January 26, 2007

Conscience

For several years now, the friars around here have become involved in activist community organizing. They've done some great work toward achieving better health care for poor and elderly folks, and are also working on the awful question of youth violence.

I've never been into it, and my conscience has bothered me about it. Why not? Shouldn't I care about the rights of the poor? Trying to figure myself out on this point uncovered some previously unarticulated assumptions.

I think because my conversion was heavily influenced by punk rock (especially the anarcho-syndicalist sub-humans of the UK) and also by some catholics with anarchist tendencies (e.g. Simone Weil and Peter Maurin), my imagination about the transformation of the secular world tends more toward the "dual power" model of creating new structures "within the shell of the old" rather than trying to bend the capitalist system to some sense of gospel justice.

I think this is at least part of what caught me heart in St. Francis: he left the world where identity was based on prestige and money and security, went to the lepers, and allowed an alternative society to form around him, based on "downward mobility," the community of "lesser brothers," or friars minor.

I'm not saying I'm right, but that my imagination about re-forming the world seems to come from a different place. But is this out of date? Am I wrong? I'm honestly not sure about this.

8 comments:

Anonymous said...

While I may not share your conversion experience, I think your conclusions are correct.

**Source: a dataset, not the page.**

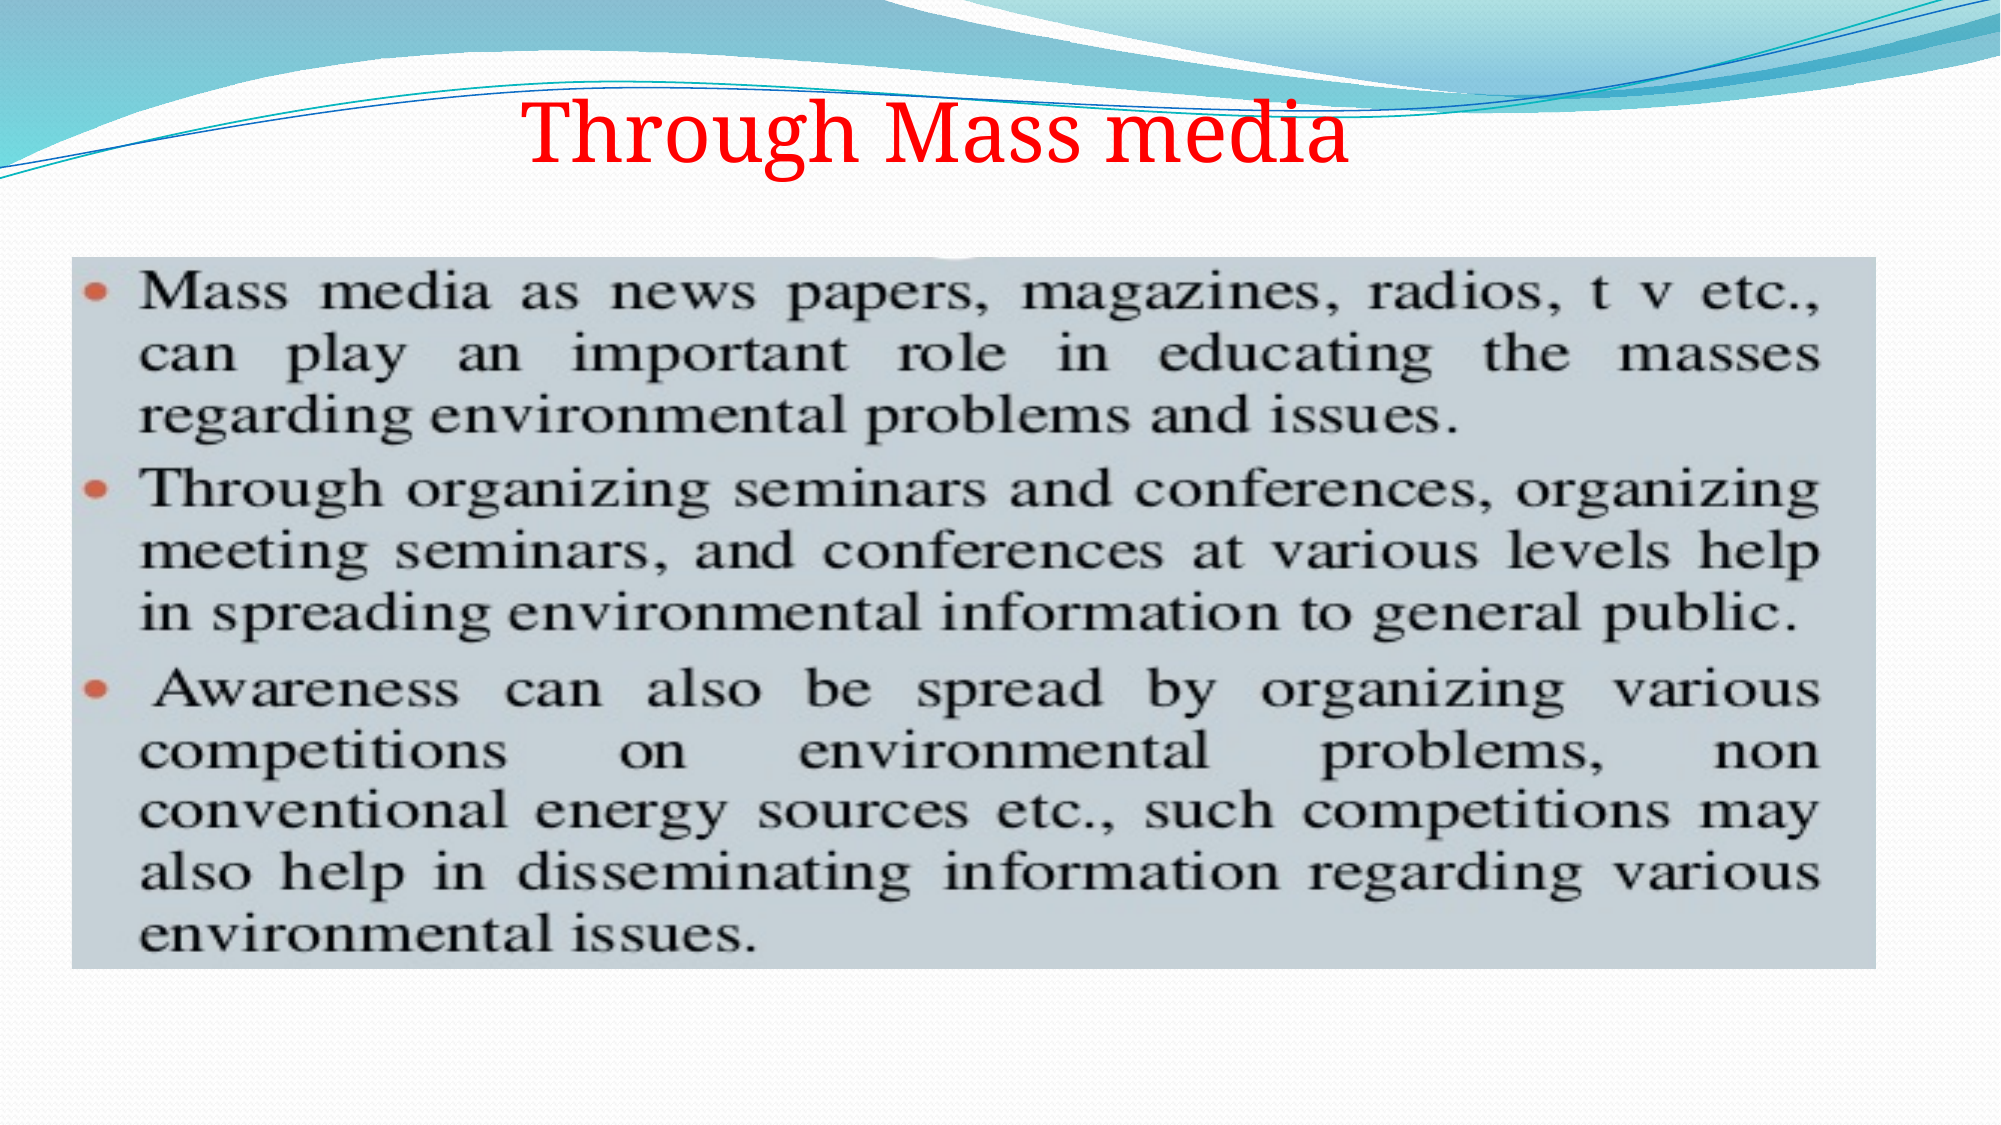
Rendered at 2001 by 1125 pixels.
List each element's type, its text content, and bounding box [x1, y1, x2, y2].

The Church has always taught that the way we change the world, is by changing ourselves-i.e., becoming more like Christ (I believe that this was the insight of St. Francis and most of our saints). We then hopefully inspire others who are our political representatives to change the law in light of our common morality or teaching. There is a reason that the Church prohibits religious and priests from holding political offices! All of the baptized are called to holiness. Of course assisting the poor is part of that call. Advocating for socialist legislation is not.

Brother Charles said...

Thank you for your thoughts, brother anonymous!

Jeff said...

That's an interesting question to ponder. I love Dorothy Day and Peter Maurin, but I often wonder if their agrarian-ideal view of the world was too idealistic and unrealistic. This is the ideal under which Eamon De Valera and the bishops ran Ireland for many years, and there has been quite a backlash against it.

I admit I've never really thought of the punk rock, anarchistic take on it. A Henry Rollins view of the world, if you will... :-) I'll have to think about that. I think individual conversion and action is essential before we challenge society to be better, but we need to get there eventually. If we look at our OT heritage, there was great emphasis on what the larger community was responsible for as a community - jubilee years, forgiveness and cancellation of debts, release of captives, concern for widows and orphans, etc... so I do think it is legitimate for the Church to encourage and challenge a state commitment towards charity and to social justice.

myosotis said...

Well said Jeff. The poor are hungry now, and the church has always been THE authority on the promotion of morality. Promiscuous sexuality, war and abortion are not the only immoral things going on in the world. There is nothing more immoral than poverty,all forms of poverty that is (not that the poor are immoral, but our indifference, stemming from the economic mechanisms of our consumer society ARE), and not only should the Church promote a change in this sad state of affairs through every means it has available, it does well to be in the front line in actively doing something about it.

Brother Charles said...

Thanks friends, for taking the time with such thoughtful comments...as I said, I'm not pushing a line here, just explaining how I'm trying to reflect on unexamined assumptions I have brought with me into this life.

Oh, and Jeff, I once saw Rollins in a small place in CT, and he is quite a presence.

Jeff said...

I once saw Rollins in a small place in CT, and he is quite a presence.

You don't say? No Kidding? Was that in his Rollins Band phase, or are you going back to his Black Flag days?

I was getting the IFC channel at home for a while, and Rollins had a talk show on Saturday nights I used to catch now and then. Henry is an interesting, multi-faceted guy. Sort of a Renaissance Man.

Brother Charles said...

Well, let's see, I think it was in fall of 1990, so that would make it the earlier Rollins Band phase.

He was always kind of a mysterious folk-hero for us when we were young...just a DC punk who more or less accidentally became somebody through Greg Ginn and Black Flag, seemingly very disciplined, a writer, apparently celibate...

My favorite Rollins piece that I haven't heard in a long time is his spoken-word "commentary on Iron Man," a hilarious exegesis of the Black Sabbath song.

Jeff said...

Exegesis on Ozzie's Iron man? Fascinating... I'll have to check out a bit of that. I have to say, it does sounds weird when I hear Henry doing a commercial voice-over now and then.

I thought "Liar" was a masterpiece is a strange sort of way.